Section 2 of the Dissolution of Muslim Marriages Act, 1939 under Indian law.

As a law firm, we aim to provide an informative and comprehensive opinion on the applicability of Section 2 of the Dissolution of Muslim Marriages Act, 1939 under Indian law in the context of Non Resident Indians (NRI).

The Dissolution of Muslim Marriages Act came into force on April 17, 1939. The act was enacted to consolidate and clarify the provisions relating to the dissolution of marriage by women married under Muslim Law. The purpose behind this legislation was to grant relief to Muslim women from an unhappy or abusive marital relationship.

Section 2(1) of the Act provides that a wife married under Muslim law can obtain a decree for dissolution if she pleads and proves any one or more grounds specified therein. These grounds include cruelty and desertion for two years or upwards by her husband, his failure to perform marital obligations for three years or more without reasonable cause, impotency at the time of marriage as well as illness.

Case laws like Amina Begum v Mohd Shafi Khan AIR (1952 All 479), Saeeda Khatoon v Abdul Majid AIR (1984 Patna11), Shamim Bano vs Asghar Ali Khan had interpreted ‘cruelty’ mentioned in Section 2(1)(a) which includes both physical and mental cruelty caused due to husband’s conduct towards his wife.

In contrast with other personal laws in India such as Hindu Marriage Act and Parsi Marriage & Divorce Act where only judicial separation is granted initially except in few cases involving adultery/cruelty/huge gap between lifestyles; section 2 provides immediate remedy i.e., divorce itself if proven one ground out several given ones suggested by learned legislators long back thereby saving litigant’s time/money/energy etc.

It is relevant for NRIs because there has been a rise in cases where NRI husbands have deserted their wives leaving them with no maintenance or support. In Smt. Anjum Khatoon v Ahadul Hoque AIR (2004), the wife was residing in Bangladesh, and the husband who was a resident of Qatar had deserted her.

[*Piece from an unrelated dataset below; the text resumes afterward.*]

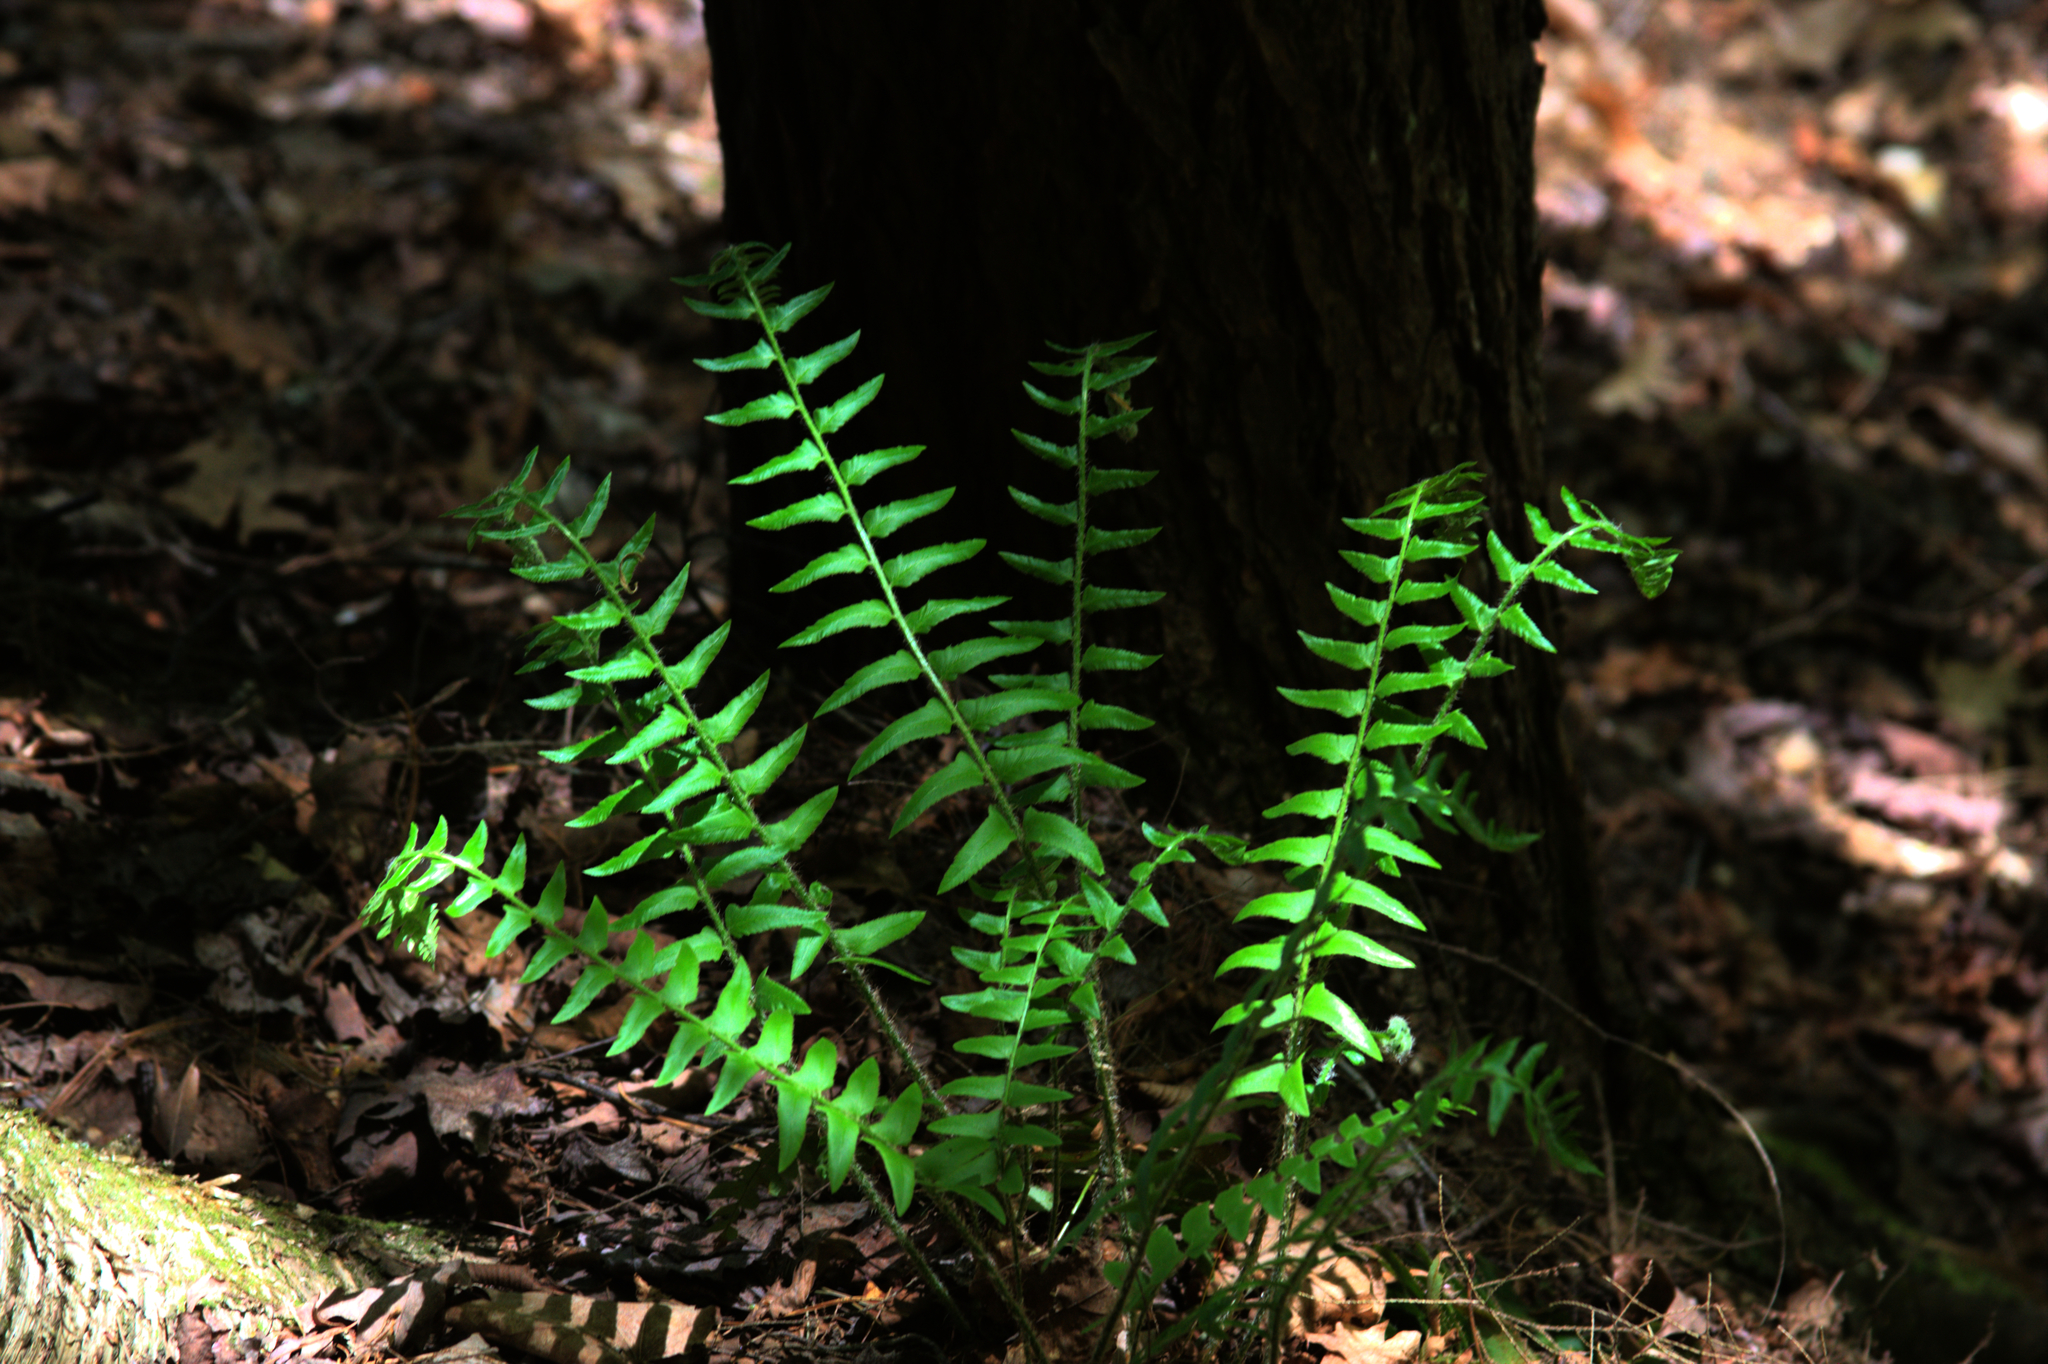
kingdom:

The Supreme Court held that since the husband had accepted that he had not maintained her for years before deserting, she was entitled to a divorce under Section 2(1)(a) of the Act.

In another case Mrs Shah Bano Begum vs Mohd Ahmed Khan (1985 SCR (3) 844), it has been pronounced by Hon’ble Apex court that “Therefore, on our finding which is also based on Section 125(1)(a) as well as explanation to section 125(3) which are sufficient enough to invoke Article 51A(e), we hold that there can be no doubt that an obligation has been cast upon every Muslim whose marriage is solemnized under Muslim Law to provide maintenance to his divorced wife who is unable to maintain herself.”

Further in this regard, in Iqbal Bano v State of UP WP No:29406/2020 dated August28th, after issuing notice counsel appearing on behalf of NRI respondent submitted Affidavit undertaking immediate payment of Rs Five lacs through online transaction towards maintenance arrears and preponed next hearing stated hereinabove stayed while recording such undertaking

In conclusion, it can be said confidently by carefully analyzing different precedents over time – including but not limited to Shamim Ara Vs state Of UP etc., showed consistency regarding cruelty/huge gap between lifestyles/etc without definition so far provided by law-makers themselves –Section2 gives strength & protection especially if you’re married under Muslim personal laws where spouse left you abandoned/deserted/divorced/importance deprived etc hopefully reducing prolonged judicial proceedings thereby saving interests & rights in long run despite hurdles at initial stages involving service abroad/notary services/statutory declarations etc.